Rabbits are a diverse species with variations in size, body type, fur color and fur type (satin, wooly, regular and rex). Depending on the breed, weights can run between 1.5 to over 20 pounds when full grown. At 6:15 p.m. June 10, in the pavilion at 201 W. Market St., a resident of Harrison Township near Nappanee, rabbit breeder Ryan McBride of MC Rabbitry, will discuss Breed ID and the use of this animal for “food, fur and fancy.”
“As part of the food chain, rabbits compare favorably to other livestock,” notes McBride. “The meat from a rabbit is highly nutritious. The meat is a rich source of protein and is low in fat, sodium, and cholesterol. A trio of rabbits — one buck and 2 does — can produce enough progeny in 18 months to result in the meat equivalent to a full-grown steer.”
Rabbit fur is used in arts and crafts, glove making, coat manufacturing, clothing and as decorative accents. There’s nothing softer and warmer than a nice pair of winter gloves and hats that are lined with rabbit fur.
The “fancy” element of rabbits is illustrated by such programs as those offered by 4-H, where kids learn about rabbit husbandry and gain skills of care and responsibility, as well as showmanship. Sanctioned rabbit shows allow ARBA licensed judges to evaluate rabbits against the Standard of Perfection, which is the standard to which rabbits are bred, and to judge other rabbits and determine which one is Best In Show. There is an active group of breeders who work to advance the species. ARBA Convention is held at various locations across the United States annually, where tens of thousands of rabbits come to compete for the prized Fibber Cup in the Open Show and the Oren Reynolds Cup in the Youth Show.
An active member of the American Rabbit Breeders Association, McBride will offer three short presentations at the June 10 Nappanee Friday Fest event: How to Raise a Show Rabbit at 5:30, Rabbit Showmanship Tips at 6:15, and Breed ID: Food, Fur, and Fancy at 7:00.
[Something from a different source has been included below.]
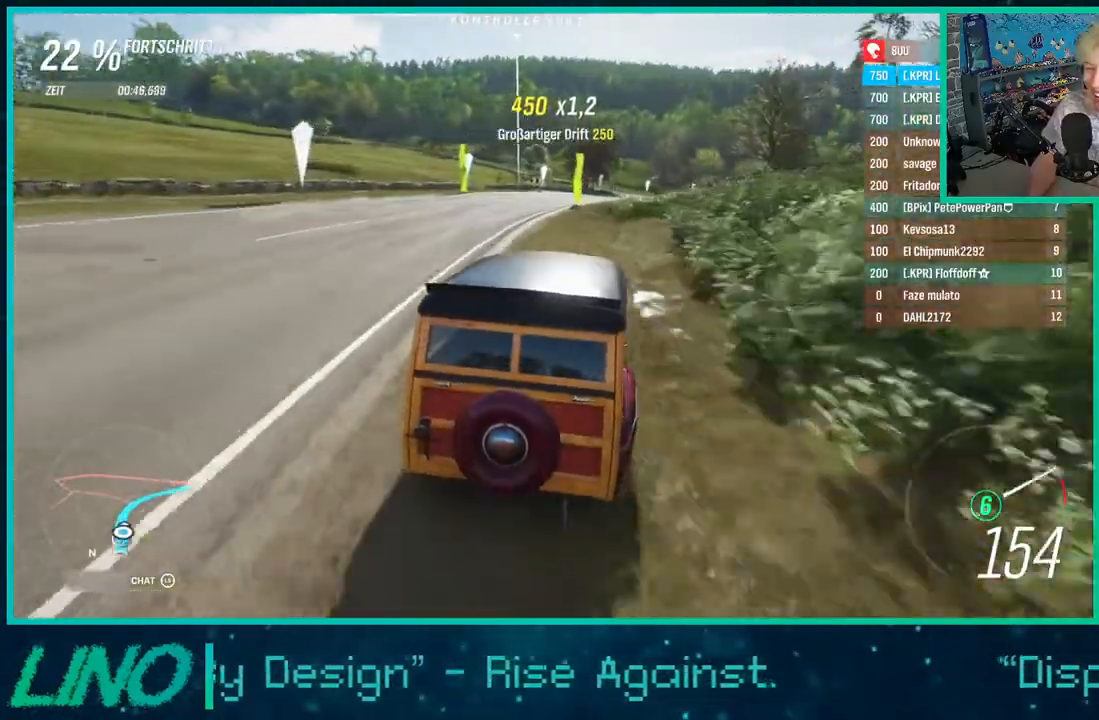
{"buttons": ["R2"], "left_stick": "up-right", "right_stick": "down", "events": [[200, "left_stick", "right"], [200, "right_stick", "down"], [450, "left_stick", "up-right"]]}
Rabbits help feed hungry families worldwide and are one of the cornerstones that charity Heifer International uses to help hungry families in developing countries. In addition to accepting contributions for Heifer.org, the ACT Nappanee-Wakarusa booth will also accept contributions on behalf of THE CENTER, a WaNee district charity that provides a food pantry among other services to families experiencing financial stress. Food insecurity in Elkhart County continues, notes Mark Mikel, executive director of THE CENTER. “At our food pantry, demand has increased by 93% in the past two months as gas and grocery prices have increased.”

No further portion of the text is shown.